Zu bearbeiten:
1. Fasse den Absatz des Auszugs, der mit „Für Innsbruck und den gesamten Zentralraum“ beginnt, als kurze Stichpunktliste zusammen und behalte dabei seine wesentlichen Aussagen bei.
2. Übertrage aus dem Auszug wortgetreu den Teil, der mit den Worten „Plach bedankt sich“ einsetzt und mit „Finanzierung eingesetzt haben.“ schließt.
3. Nenne das Projekt, das im Auszug als zentrales Zukunftsprojekt für den Zentralraum bezeichnet wird.

Vorliegender Auszug:
****
„Gerade in wirtschaftlich herausfordernden Zeiten ist es alles andere als selbstverständlich, dass der Bund zusätzliche Mittel für den Ausbau und die Erhaltung des öffentlichen Verkehrs bereitstellt. Umso erfreulicher ist es, dass es gelungen ist, diese Finanzierung sicherzustellen. Das ist ein starkes Signal für eine nachhaltige Mobilität und für die Menschen in Tirol, insbesondere für jene in Innsbruck und Umgebung“, erklärt der Innsbrucker SPÖ-Vorsitzende und Klubobmann Benjamin Plach.
Plach bedankt sich ausdrücklich bei Mobilitätsminister Peter Hanke und dem Tiroler Mobilitätslandesrat René Zumtobel, die sich trotz der angespannten budgetären Rahmenbedingungen erfolgreich für die Finanzierung eingesetzt haben.
„Mit dieser Entscheidung werden nicht nur wichtige Infrastrukturprojekte abgesichert, sondern auch die Weichen für die Mobilität der Zukunft gestellt. Die Regionalbahn Innsbruck–Völs ist ein zentrales Zukunftsprojekt für den Zentralraum und wird einen wesentlichen Beitrag dazu leisten, den öffentlichen Verkehr attraktiver zu machen und den motorisierten Individualverkehr zu reduzieren. Gleichzeitig ist die Stubaitalbahn eine unverzichtbare Lebensader für viele Pendlerinnen und Pendler sowie für die Gemeinden entlang der Strecke. Ihre langfristige Erhaltung und Modernisierung sind daher von großer Bedeutung.“
Für Innsbruck und den gesamten Zentralraum seien leistungsfähige öffentliche Verkehrsmittel unverzichtbar, betont Plach. Sie verbesserten die Anbindung der Umlandgemeinden, entlasteten das Straßennetz, reduzierten Emissionen und stärkten den Klimaschutz ebenso wie die Lebensqualität.
„Wer die Mobilitätswende ernst meint, muss konsequent in den öffentlichen Verkehr investieren. Jede Verbesserung des Bahnangebots bedeutet weniger Stau, weniger Lärm und mehr Lebensqualität. Die Finanzierungszusagen zeigen, dass der Bund gemeinsam mit dem Land Tirol Verantwortung übernimmt und die richtigen Prioritäten setzt. Davon profitieren die Menschen in Innsbruck und weit darüber hinaus“, so Plach abschließend.
****
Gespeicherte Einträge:
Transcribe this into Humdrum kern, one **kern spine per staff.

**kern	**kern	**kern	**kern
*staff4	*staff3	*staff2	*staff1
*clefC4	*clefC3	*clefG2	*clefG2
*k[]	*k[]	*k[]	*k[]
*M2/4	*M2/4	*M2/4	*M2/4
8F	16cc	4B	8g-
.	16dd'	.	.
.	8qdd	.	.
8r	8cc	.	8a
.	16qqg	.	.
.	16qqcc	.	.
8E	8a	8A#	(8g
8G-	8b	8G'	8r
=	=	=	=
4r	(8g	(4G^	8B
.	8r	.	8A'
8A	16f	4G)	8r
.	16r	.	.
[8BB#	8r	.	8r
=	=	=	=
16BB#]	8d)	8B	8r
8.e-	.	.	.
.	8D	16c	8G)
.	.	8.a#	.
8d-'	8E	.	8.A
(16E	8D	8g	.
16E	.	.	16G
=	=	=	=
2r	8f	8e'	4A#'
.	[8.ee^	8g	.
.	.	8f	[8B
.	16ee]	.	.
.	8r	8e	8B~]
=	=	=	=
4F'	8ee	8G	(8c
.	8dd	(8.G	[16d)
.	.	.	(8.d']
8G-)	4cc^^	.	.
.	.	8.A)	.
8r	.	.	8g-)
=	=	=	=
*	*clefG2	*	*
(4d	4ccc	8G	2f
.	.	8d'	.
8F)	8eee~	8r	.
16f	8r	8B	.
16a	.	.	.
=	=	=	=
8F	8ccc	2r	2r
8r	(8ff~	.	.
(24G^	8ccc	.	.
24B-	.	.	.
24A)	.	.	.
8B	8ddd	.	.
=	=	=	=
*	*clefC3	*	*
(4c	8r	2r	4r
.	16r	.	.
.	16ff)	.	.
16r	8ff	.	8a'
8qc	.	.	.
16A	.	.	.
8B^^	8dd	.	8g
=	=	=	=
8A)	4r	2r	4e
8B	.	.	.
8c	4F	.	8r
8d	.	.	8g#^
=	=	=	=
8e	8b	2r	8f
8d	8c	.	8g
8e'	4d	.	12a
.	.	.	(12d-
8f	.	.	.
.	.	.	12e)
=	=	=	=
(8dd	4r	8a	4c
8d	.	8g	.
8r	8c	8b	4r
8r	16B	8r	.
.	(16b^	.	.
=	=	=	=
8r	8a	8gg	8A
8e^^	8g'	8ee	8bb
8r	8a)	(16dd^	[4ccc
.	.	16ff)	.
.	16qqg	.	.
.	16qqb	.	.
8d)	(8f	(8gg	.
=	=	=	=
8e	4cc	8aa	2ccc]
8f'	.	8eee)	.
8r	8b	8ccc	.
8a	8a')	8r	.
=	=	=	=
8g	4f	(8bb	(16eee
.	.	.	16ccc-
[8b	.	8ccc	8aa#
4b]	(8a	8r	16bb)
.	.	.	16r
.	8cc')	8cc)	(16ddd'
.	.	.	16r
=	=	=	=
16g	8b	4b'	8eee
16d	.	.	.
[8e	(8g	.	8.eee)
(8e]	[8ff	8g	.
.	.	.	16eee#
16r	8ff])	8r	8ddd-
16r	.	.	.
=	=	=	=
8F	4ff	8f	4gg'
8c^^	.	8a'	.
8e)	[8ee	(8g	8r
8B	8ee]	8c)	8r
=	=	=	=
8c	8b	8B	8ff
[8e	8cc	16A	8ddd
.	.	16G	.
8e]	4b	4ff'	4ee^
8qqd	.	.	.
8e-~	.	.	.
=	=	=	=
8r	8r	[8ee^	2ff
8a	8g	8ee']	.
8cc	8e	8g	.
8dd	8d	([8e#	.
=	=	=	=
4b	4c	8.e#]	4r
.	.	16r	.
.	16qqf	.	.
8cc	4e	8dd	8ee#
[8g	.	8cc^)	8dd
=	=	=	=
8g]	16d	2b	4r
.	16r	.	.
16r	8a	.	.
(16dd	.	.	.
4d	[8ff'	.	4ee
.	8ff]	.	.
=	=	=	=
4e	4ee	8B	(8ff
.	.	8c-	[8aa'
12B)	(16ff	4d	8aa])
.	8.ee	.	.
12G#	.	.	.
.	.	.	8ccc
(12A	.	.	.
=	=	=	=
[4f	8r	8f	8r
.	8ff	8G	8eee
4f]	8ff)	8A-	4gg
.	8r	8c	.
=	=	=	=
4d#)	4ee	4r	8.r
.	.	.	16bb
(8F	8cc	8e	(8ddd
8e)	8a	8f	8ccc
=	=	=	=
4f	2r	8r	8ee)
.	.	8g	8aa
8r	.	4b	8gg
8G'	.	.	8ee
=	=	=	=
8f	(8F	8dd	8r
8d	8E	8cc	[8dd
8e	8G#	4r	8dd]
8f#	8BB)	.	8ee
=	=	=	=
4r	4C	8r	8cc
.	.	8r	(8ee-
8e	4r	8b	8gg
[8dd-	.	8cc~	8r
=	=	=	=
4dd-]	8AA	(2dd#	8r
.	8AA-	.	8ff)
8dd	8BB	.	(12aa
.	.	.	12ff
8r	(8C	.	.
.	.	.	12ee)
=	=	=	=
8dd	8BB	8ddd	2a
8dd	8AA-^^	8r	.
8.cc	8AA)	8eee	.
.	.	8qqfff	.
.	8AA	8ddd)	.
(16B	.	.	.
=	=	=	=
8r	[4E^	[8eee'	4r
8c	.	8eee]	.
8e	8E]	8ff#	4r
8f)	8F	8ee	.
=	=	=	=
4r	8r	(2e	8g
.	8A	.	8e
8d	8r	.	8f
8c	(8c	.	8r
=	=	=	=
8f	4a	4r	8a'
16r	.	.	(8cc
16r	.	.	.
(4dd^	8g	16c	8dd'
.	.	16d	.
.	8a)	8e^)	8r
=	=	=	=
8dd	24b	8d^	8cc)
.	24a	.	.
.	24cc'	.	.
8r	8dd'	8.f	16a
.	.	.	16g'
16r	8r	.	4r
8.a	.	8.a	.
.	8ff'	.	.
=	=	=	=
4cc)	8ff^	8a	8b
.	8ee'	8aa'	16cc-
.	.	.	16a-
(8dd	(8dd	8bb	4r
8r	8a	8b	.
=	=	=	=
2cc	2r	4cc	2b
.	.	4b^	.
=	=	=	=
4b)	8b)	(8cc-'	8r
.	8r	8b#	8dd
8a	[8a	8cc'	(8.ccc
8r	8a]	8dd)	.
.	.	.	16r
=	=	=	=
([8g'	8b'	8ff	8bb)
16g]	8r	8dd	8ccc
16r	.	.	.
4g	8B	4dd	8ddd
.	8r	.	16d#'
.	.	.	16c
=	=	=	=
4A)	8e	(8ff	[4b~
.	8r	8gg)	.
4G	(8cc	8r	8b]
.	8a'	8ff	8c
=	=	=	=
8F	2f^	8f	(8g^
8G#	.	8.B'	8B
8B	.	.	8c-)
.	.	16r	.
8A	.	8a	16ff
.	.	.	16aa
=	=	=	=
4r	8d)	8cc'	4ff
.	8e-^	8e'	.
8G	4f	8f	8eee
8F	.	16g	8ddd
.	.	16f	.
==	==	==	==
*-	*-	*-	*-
****
Erwartete Ergebnisse:
1.
- Laut Plach sind leistungsfähige öffentliche Verkehrsmittel für Innsbruck und den gesamten Zentralraum unverzichtbar.
- Sie verbessern die Anbindung der Umlandgemeinden.
- Sie entlasten das Straßennetz und reduzieren Emissionen.
- Sie stärken den Klimaschutz und die Lebensqualität.

2.
Plach bedankt sich ausdrücklich bei Mobilitätsminister Peter Hanke und dem Tiroler Mobilitätslandesrat René Zumtobel, die sich trotz der angespannten budgetären Rahmenbedingungen erfolgreich für die Finanzierung eingesetzt haben.

3. Die Regionalbahn Innsbruck–Völs.